Barry confirmed to FOX21 News he had been in that room, and had also noticed a strong smell.
“I did not go to the pool and I did not get chlorine,” he said. “I’m sure that they washed the rooms with that for the COVID. I don’t know, but I [smelled] it too when I was in there.”
A hotel manager said the pool isn’t even open, due to coronavirus restrictions. That manager also said the hotel uses peroxide multi-purpose cleaner in its rooms.
“I did nothing wrong in the hotel,” Barry said. “There’s cameras all over the hotel. I did nothing wrong.”
The hotel isn’t the only location where the presence of a strong smell has been mentioned.
Suzanne’s older brother, Andrew Moorman, brought up something he’d heard, following a search of the Morphew family home.
“From what I understood secondhand, they said there was an overwhelming smell of bleach in the home,” he said.
That information had apparently been relayed to him by initial investigators.
“I’ve heard the FBI lie and I know that they can legally do that in their investigations,” Barry said. “But it just pains me to know that they are doing this to me and my family.”
Moorman said CBI agents brought up other concerns as well.
“They did ask us, ‘why can’t we find any coolers at the house?’ And I said, ‘well I have no idea.
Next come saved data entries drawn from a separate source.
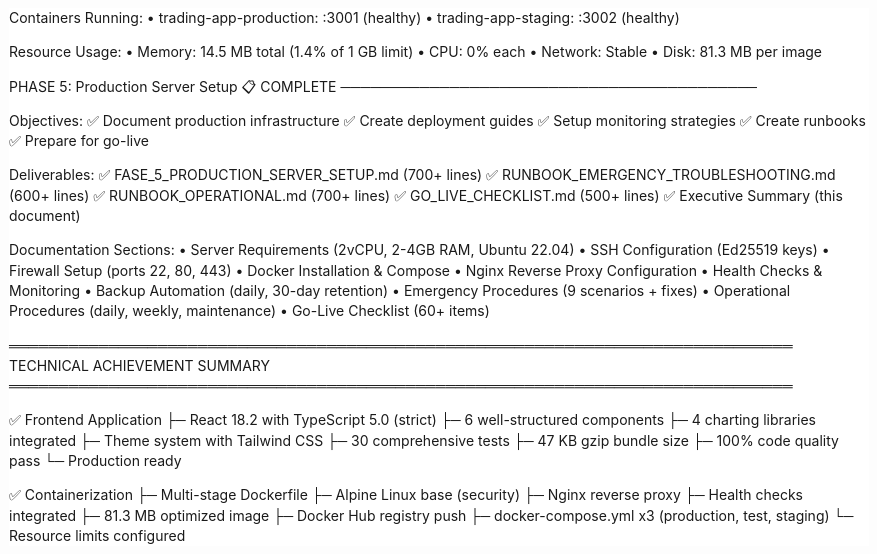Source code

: Containers Running:
  • trading-app-production: :3001 (healthy)
  • trading-app-staging: :3002 (healthy)

Resource Usage:
  • Memory: 14.5 MB total (1.4% of 1 GB limit)
  • CPU: 0% each
  • Network: Stable
  • Disk: 81.3 MB per image


PHASE 5: Production Server Setup 📋 COMPLETE
──────────────────────────────────────────

Objectives:
  ✅ Document production infrastructure
  ✅ Create deployment guides
  ✅ Setup monitoring strategies
  ✅ Create runbooks
  ✅ Prepare for go-live

Deliverables:
  ✅ FASE_5_PRODUCTION_SERVER_SETUP.md (700+ lines)
  ✅ RUNBOOK_EMERGENCY_TROUBLESHOOTING.md (600+ lines)
  ✅ RUNBOOK_OPERATIONAL.md (700+ lines)
  ✅ GO_LIVE_CHECKLIST.md (500+ lines)
  ✅ Executive Summary (this document)

Documentation Sections:
  • Server Requirements (2vCPU, 2-4GB RAM, Ubuntu 22.04)
  • SSH Configuration (Ed25519 keys)
  • Firewall Setup (ports 22, 80, 443)
  • Docker Installation & Compose
  • Nginx Reverse Proxy Configuration
  • Health Checks & Monitoring
  • Backup Automation (daily, 30-day retention)
  • Emergency Procedures (9 scenarios + fixes)
  • Operational Procedures (daily, weekly, maintenance)
  • Go-Live Checklist (60+ items)


═══════════════════════════════════════════════════════════════════════════════
                        TECHNICAL ACHIEVEMENT SUMMARY
═══════════════════════════════════════════════════════════════════════════════

✅ Frontend Application
  ├─ React 18.2 with TypeScript 5.0 (strict)
  ├─ 6 well-structured components
  ├─ 4 charting libraries integrated
  ├─ Theme system with Tailwind CSS
  ├─ 30 comprehensive tests
  ├─ 47 KB gzip bundle size
  ├─ 100% code quality pass
  └─ Production ready

✅ Containerization
  ├─ Multi-stage Dockerfile
  ├─ Alpine Linux base (security)
  ├─ Nginx reverse proxy
  ├─ Health checks integrated
  ├─ 81.3 MB optimized image
  ├─ Docker Hub registry push
  ├─ docker-compose.yml x3 (production, test, staging)
  └─ Resource limits configured
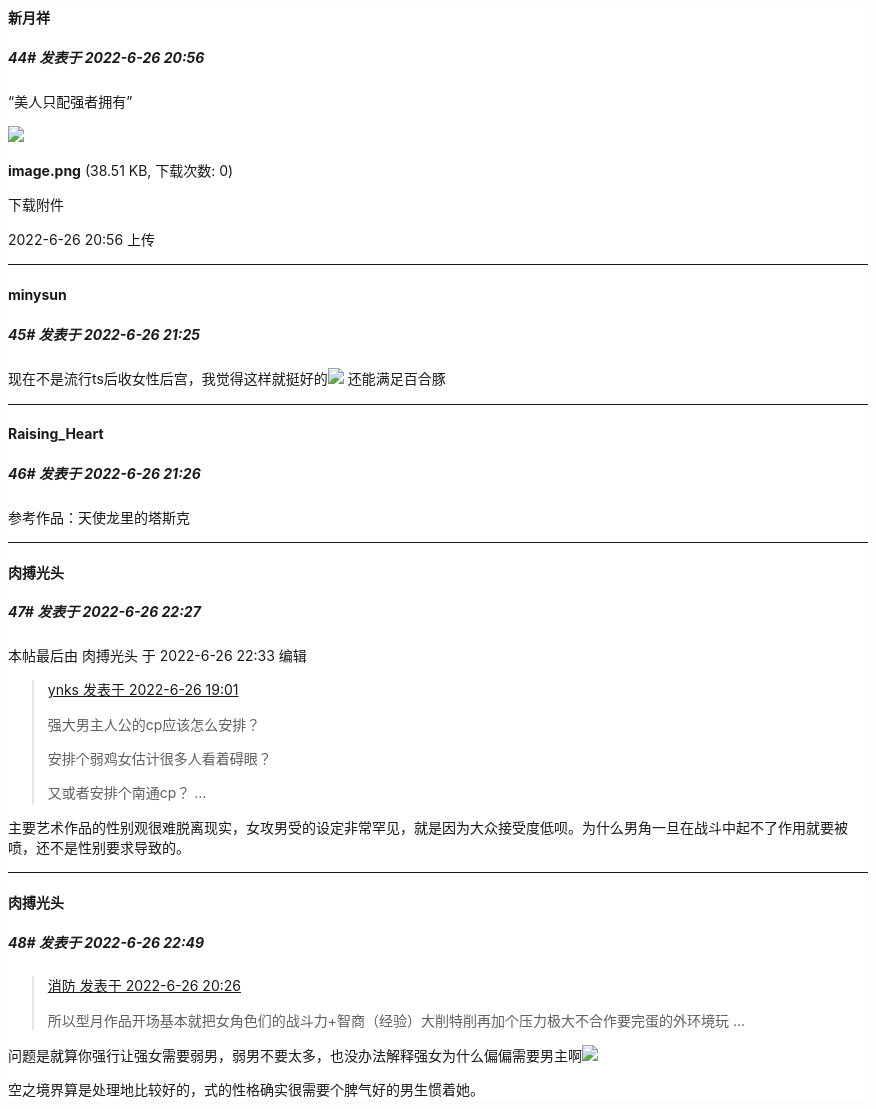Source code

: ####  新月祥  
##### 44#       发表于 2022-6-26 20:56

“美人只配强者拥有”

<img src="https://img.saraba1st.com/forum/202206/26/205607fnpjjupeiuuiubeu.png" referrerpolicy="no-referrer">

<strong>image.png</strong> (38.51 KB, 下载次数: 0)

下载附件

2022-6-26 20:56 上传

*****

####  minysun  
##### 45#       发表于 2022-6-26 21:25

现在不是流行ts后收女性后宫，我觉得这样就挺好的<img src="https://static.saraba1st.com/image/smiley/face2017/067.png" referrerpolicy="no-referrer"> 还能满足百合豚

*****

####  Raising_Heart  
##### 46#       发表于 2022-6-26 21:26

参考作品：天使龙里的塔斯克

*****

####  肉搏光头  
##### 47#       发表于 2022-6-26 22:27

 本帖最后由 肉搏光头 于 2022-6-26 22:33 编辑 
<blockquote><a href="httphttps://bbs.saraba1st.com/2b/forum.php?mod=redirect&amp;goto=findpost&amp;pid=56422604&amp;ptid=2078022" target="_blank">ynks 发表于 2022-6-26 19:01</a>

强大男主人公的cp应该怎么安排？

安排个弱鸡女估计很多人看着碍眼？

又或者安排个南通cp？ ...</blockquote>
主要艺术作品的性别观很难脱离现实，女攻男受的设定非常罕见，就是因为大众接受度低呗。为什么男角一旦在战斗中起不了作用就要被喷，还不是性别要求导致的。

*****

####  肉搏光头  
##### 48#       发表于 2022-6-26 22:49

<blockquote><a href="httphttps://bbs.saraba1st.com/2b/forum.php?mod=redirect&amp;goto=findpost&amp;pid=56423588&amp;ptid=2078022" target="_blank">消防 发表于 2022-6-26 20:26</a>

所以型月作品开场基本就把女角色们的战斗力+智商（经验）大削特削再加个压力极大不合作要完蛋的外环境玩 ...</blockquote>
问题是就算你强行让强女需要弱男，弱男不要太多，也没办法解释强女为什么偏偏需要男主啊<img src="https://static.saraba1st.com/image/smiley/face2017/055.png" referrerpolicy="no-referrer">

空之境界算是处理地比较好的，式的性格确实很需要个脾气好的男生惯着她。
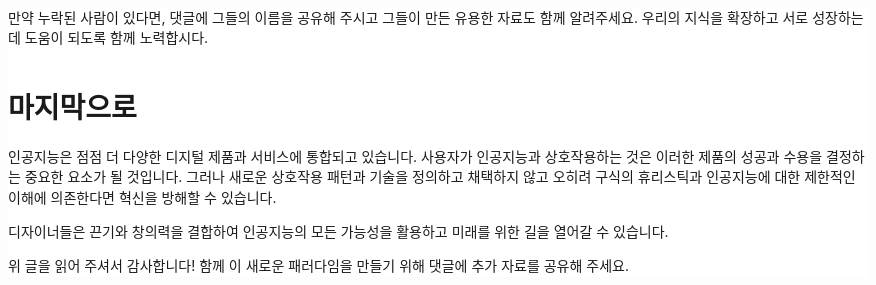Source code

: 

만약 누락된 사람이 있다면, 댓글에 그들의 이름을 공유해 주시고 그들이 만든 유용한 자료도 함께 알려주세요. 우리의 지식을 확장하고 서로 성장하는 데 도움이 되도록 함께 노력합시다.

# 마지막으로

인공지능은 점점 더 다양한 디지털 제품과 서비스에 통합되고 있습니다. 사용자가 인공지능과 상호작용하는 것은 이러한 제품의 성공과 수용을 결정하는 중요한 요소가 될 것입니다. 그러나 새로운 상호작용 패턴과 기술을 정의하고 채택하지 않고 오히려 구식의 휴리스틱과 인공지능에 대한 제한적인 이해에 의존한다면 혁신을 방해할 수 있습니다.

디자이너들은 끈기와 창의력을 결합하여 인공지능의 모든 가능성을 활용하고 미래를 위한 길을 열어갈 수 있습니다.



위 글을 읽어 주셔서 감사합니다! 함께 이 새로운 패러다임을 만들기 위해 댓글에 추가 자료를 공유해 주세요.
I don’t know how many they had to begin with,” he said. “But I assume, as a hunter and a guy that maybe camps, he would have a few, and they couldn’t find a single one.”
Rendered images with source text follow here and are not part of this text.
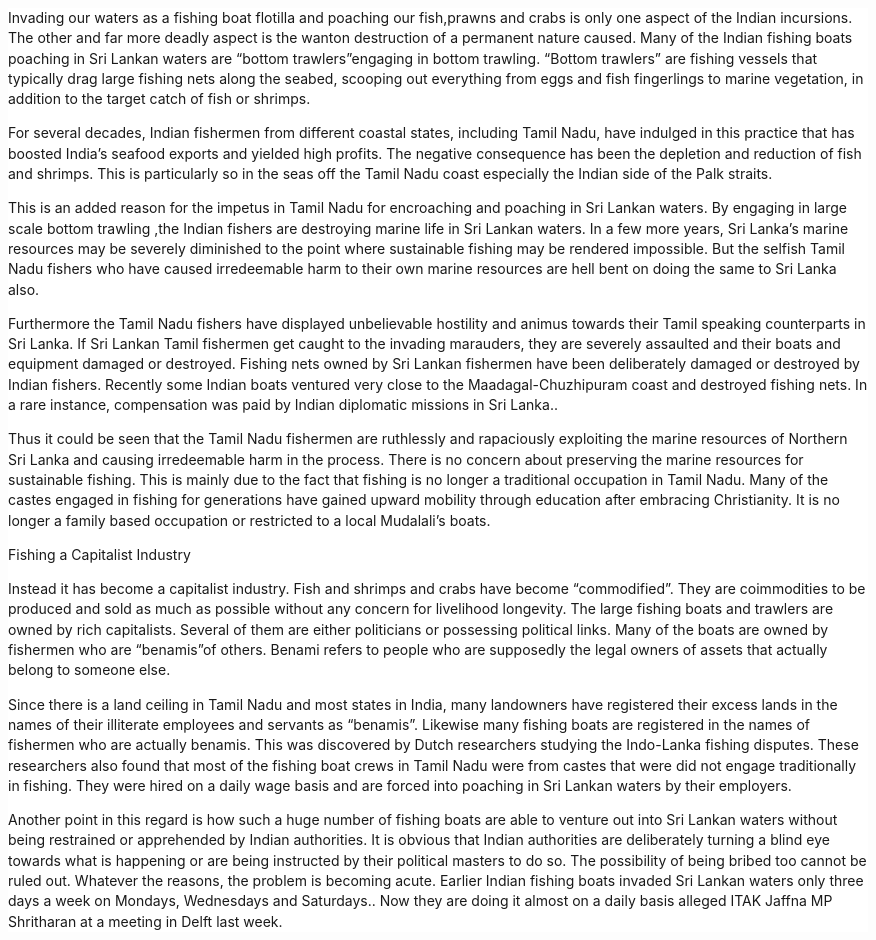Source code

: Invading our waters as a fishing boat flotilla and poaching our fish,prawns and crabs is only one aspect of the  Indian incursions. The other and far more deadly aspect is the wanton destruction of a permanent nature caused.  Many of the Indian fishing boats poaching in Sri Lankan waters  are “bottom trawlers”engaging in bottom trawling. “Bottom trawlers” are fishing vessels that typically drag large fishing nets along the seabed, scooping out everything from eggs and  fish fingerlings  to marine vegetation, in addition to the target catch of fish or shrimps.

For several decades, Indian fishermen from different coastal states, including Tamil Nadu, have  indulged  in this practice that has boosted India’s seafood exports and yielded high profits. The negative consequence has been the depletion and reduction of fish and shrimps. This is particularly so in the seas off the Tamil Nadu coast especially the Indian side of the Palk straits.

This is an added reason for the impetus in Tamil Nadu for encroaching and poaching in Sri Lankan waters. By engaging in large scale bottom trawling ,the Indian fishers are destroying marine life in Sri Lankan waters. In a few more years, Sri Lanka’s marine resources may be severely diminished to the point where sustainable fishing may be  rendered impossible. But the selfish Tamil Nadu fishers who have caused irredeemable harm to their own  marine resources are hell bent on doing the same to Sri Lanka also.

Furthermore the Tamil Nadu fishers  have displayed unbelievable hostility and animus towards their Tamil speaking counterparts in Sri Lanka. If Sri Lankan Tamil fishermen get caught to the invading marauders, they are severely assaulted and their boats and equipment damaged or destroyed. Fishing nets owned by Sri Lankan fishermen have been deliberately damaged or destroyed by Indian fishers. Recently some Indian boats ventured very close to the  Maadagal-Chuzhipuram coast and destroyed fishing nets.  In a rare instance, compensation was paid by Indian diplomatic missions in Sri Lanka..

Thus it could be seen that the Tamil Nadu fishermen are ruthlessly and rapaciously  exploiting the marine resources of Northern Sri Lanka and causing irredeemable harm in the process. There is no concern about preserving the  marine resources  for sustainable fishing. This is  mainly due to the fact that fishing is no longer a traditional occupation in Tamil Nadu. Many of the castes engaged in fishing for generations have gained upward mobility through education after embracing Christianity. It is no longer a family based occupation or restricted to a local Mudalali’s boats.

Fishing a Capitalist Industry

Instead it has become a capitalist industry. Fish  and shrimps and crabs have become  “commodified”. They are  coimmodities  to be produced and sold as much as possible without any concern for livelihood longevity.  The large fishing boats and trawlers are owned by rich capitalists.  Several of them are either politicians or possessing political links. Many of the boats are owned by fishermen who are “benamis”of others. Benami refers to people who are supposedly the legal owners of  assets that actually belong to someone else.

Since there is a land ceiling in Tamil Nadu and most states in India, many landowners have registered their  excess lands in the names of their illiterate employees and servants as “benamis”. Likewise many fishing boats are registered in the names of fishermen who are actually benamis. This was discovered by Dutch researchers studying the Indo-Lanka fishing disputes. These researchers also found that most of the fishing boat crews in Tamil Nadu were from castes that were did not  engage traditionally in fishing. They were hired on a daily wage basis and are forced into poaching in Sri Lankan waters by their employers.

Another point in this regard is how  such a huge number of fishing boats are able to venture out into Sri Lankan waters without being restrained or apprehended by Indian authorities. It is obvious that Indian authorities are deliberately turning a blind eye towards what is happening or are being  instructed by their political masters to do so. The possibility of being bribed too cannot be ruled out. Whatever the reasons, the problem is becoming acute. Earlier Indian fishing boats invaded Sri Lankan waters only three days a week on Mondays, Wednesdays and Saturdays.. Now they are doing it almost on a daily basis alleged ITAK Jaffna MP Shritharan at a meeting in Delft last week.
The Morphew property has been searched multiple times, with two separate, sealed search warrants. The last search on the Morphew property by investigators was July 9.
“Put it on record right now, if people think that you did it, what would you tell them?” FOX21’s Lauren Scharf asked Barry over the phone.
“Absolutely not,” he answered. “I love my wife. I would never hurt my wife. She is the light of my and my daughters’ lives. This whole thing is killing us and that is why I want our privacy.”